Wenn Pflege rationiert wird – neueste Forschung zu diesem Thema
Pflegefachleuten in europäischen Spitälern fehlt oft die Zeit, um pflegerische Massnahmen wie zum Beispiel Gespräche mit Patienten oder die Anleitung von Angehörigen durchzuführen. Auch Schweizer Spitäler sind davon betroffen. Das zeigt eine Untersuchung des Fachbereichs Pflegewissenschaft der Universität Basel, die in der Fachzeitschrift «BMJ Quality & Safety» publiziert wurde.
Der Spardruck im Gesundheitswesen zwingt Pflegefachleute im Spitalalltag oft zu schwierigen Entscheidungen: Sie müssen beurteilen, welche pflegerischen Massnahmen sie ihren Patienten überhaupt anbieten können und welche sie auslassen müssen. Studien in den letzten Jahren haben dieses Phänomen untersucht und beispielsweise einen signifikanten Zusammenhang zwischen der Rationierung von Pflege und der Patientensterblichkeit gezeigt.
Vier von 13 Massnahmen unterbleiben
Im europäischen Durchschnitt mussten Pflegefachpersonen vier von 13 pflegerischen Massnahmen in ihrer letzten Arbeitsschicht auslassen. Die Schweizer Spitäler schnitten mit drei von 13 ausgelassenen Massnahmen vergleichsweise gut ab. Allerdings bestanden zwischen und innerhalb der Länder teilweise grosse Unterschiede. In den 35 teilnehmenden Schweizer Spitälern variierte die Anzahl zwischen einer und vier ausgelassenen pflegerischen Massnahmen.
Die Ergebnisse zeigen im europäischen Vergleich ein ähnliches Muster: Psycho-edukative Massnahmen (zum Beispiel Gespräche mit Patienten oder das praktische Anleiten von Patienten und ihren Angehörigen) entfallen häufiger als beispielsweise Massnahmen wie Pflegeplanung und Dokumentation, Patientenüberwachung, Umlagern von Patienten und das rechtzeitige Verabreichen von Medikamenten.

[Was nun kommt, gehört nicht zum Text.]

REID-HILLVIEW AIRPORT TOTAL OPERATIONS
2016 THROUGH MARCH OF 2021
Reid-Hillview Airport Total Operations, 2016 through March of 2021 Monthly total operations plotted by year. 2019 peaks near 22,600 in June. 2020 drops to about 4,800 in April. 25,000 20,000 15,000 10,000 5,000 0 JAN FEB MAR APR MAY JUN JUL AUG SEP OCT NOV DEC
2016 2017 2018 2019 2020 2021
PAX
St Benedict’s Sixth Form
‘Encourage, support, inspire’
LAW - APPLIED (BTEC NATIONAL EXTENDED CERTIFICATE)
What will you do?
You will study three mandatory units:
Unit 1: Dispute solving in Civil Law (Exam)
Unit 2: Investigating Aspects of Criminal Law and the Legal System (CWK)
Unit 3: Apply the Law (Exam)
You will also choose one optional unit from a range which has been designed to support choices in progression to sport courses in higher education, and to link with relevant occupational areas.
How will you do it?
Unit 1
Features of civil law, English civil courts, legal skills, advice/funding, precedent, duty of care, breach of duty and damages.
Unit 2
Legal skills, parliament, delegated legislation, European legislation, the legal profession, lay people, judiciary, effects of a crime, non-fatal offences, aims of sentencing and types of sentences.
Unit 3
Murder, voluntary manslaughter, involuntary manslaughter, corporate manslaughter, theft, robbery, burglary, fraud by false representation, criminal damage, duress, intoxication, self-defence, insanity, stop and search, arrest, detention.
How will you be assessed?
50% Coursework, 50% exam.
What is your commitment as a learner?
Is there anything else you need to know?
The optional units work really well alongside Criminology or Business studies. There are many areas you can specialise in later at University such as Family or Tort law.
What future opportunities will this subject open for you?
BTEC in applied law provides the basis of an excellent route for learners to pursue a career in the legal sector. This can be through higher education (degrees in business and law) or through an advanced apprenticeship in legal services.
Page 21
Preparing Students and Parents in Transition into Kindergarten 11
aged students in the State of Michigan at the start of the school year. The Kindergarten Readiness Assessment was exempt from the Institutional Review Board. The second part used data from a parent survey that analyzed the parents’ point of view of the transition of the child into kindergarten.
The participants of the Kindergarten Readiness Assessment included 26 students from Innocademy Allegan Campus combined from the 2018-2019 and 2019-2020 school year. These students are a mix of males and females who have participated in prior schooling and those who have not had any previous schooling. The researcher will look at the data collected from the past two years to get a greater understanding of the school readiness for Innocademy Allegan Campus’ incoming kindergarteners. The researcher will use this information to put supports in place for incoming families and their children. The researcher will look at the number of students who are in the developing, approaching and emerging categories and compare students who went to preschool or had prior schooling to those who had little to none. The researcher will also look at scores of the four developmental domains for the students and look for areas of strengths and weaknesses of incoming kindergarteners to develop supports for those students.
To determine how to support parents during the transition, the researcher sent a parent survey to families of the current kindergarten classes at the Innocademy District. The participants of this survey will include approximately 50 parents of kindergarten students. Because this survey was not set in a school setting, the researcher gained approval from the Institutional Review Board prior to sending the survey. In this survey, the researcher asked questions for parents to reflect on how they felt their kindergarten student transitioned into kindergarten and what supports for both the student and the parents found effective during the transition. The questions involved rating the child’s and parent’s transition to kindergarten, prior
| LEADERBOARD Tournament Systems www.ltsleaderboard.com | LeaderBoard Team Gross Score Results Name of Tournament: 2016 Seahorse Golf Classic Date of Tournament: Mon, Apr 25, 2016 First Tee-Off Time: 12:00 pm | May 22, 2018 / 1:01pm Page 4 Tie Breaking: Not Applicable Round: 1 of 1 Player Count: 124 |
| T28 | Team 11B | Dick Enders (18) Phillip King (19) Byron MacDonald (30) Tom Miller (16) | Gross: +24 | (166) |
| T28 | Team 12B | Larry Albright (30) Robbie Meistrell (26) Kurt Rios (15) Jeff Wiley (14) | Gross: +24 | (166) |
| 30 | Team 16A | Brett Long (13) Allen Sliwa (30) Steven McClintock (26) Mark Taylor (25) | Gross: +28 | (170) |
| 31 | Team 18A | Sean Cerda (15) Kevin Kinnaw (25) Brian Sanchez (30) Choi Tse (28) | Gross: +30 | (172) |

«Psycho-edukative Massnahmen gehören zwar seit jeher zu den Kernaufgaben der Pflege, werden aber angesichts knapper Ressourcen häufig nicht durchgeführt. Sie erhalten vom Pflegefachpersonal geringere Priorität, da sie sehr zeitintensiv sind und der Zeitaufwand schlecht planbar ist», so Dr. René Schwendimann, Leiter der Schweizer Forschungsgruppe.
Negativer Einfluss auf Arbeitszufriedenheit
Das Rationieren von pflegerischen Massnahmen ist selbst innerhalb der Pflege ein Tabuthema, stellt es für Pflegefachpersonen doch ein berufsethisches und moralisches Dilemma dar. Dies kann sich negativ auf die Arbeitszufriedenheit auswirken und gar zu Burnout oder Berufsausstieg führen. Gerade deshalb sei es wichtig, dass zu diesem Thema im Gesundheitswesen ein offener Diskurs geführt wird, so die Studienautoren.
Spitalmanagement gefordert
Die Untersuchung zeigte auch, dass – unabhängig von der Länderzugehörigkeit – das Auslassen von pflegerischen Massnahmen in den Spitälern seltener vorkommt, in denen die Pflegefachleute bessere Rahmenbedingungen vorfanden. Diese betrafen unter anderem die Führungsqualität der Abteilungsleitung, die Zusammenarbeit zwischen Ärzten und Pflegenden und das Ausmass von nicht-pflegerischen Tätigkeiten wie etwa das Reinigen von Patientenzimmern.
«Das Spitalmanagement kann durch die Optimierung der Rahmenbedingungen dazu beitragen, dass Pflegefachpersonen pflegerische Massnahmen weniger häufig rationieren müssen», so Schwendimann. Angesichts der Sparmassnahmen im Gesundheitswesen in vielen europäischen Ländern kann sich das Auslassen von Pflegemassnahmen weiter verschärfen. Regelmässige Befragungen des Pflegepersonals können als Warnsystem dienen, um Ressourcenmängel frühzeitig zu erkennen.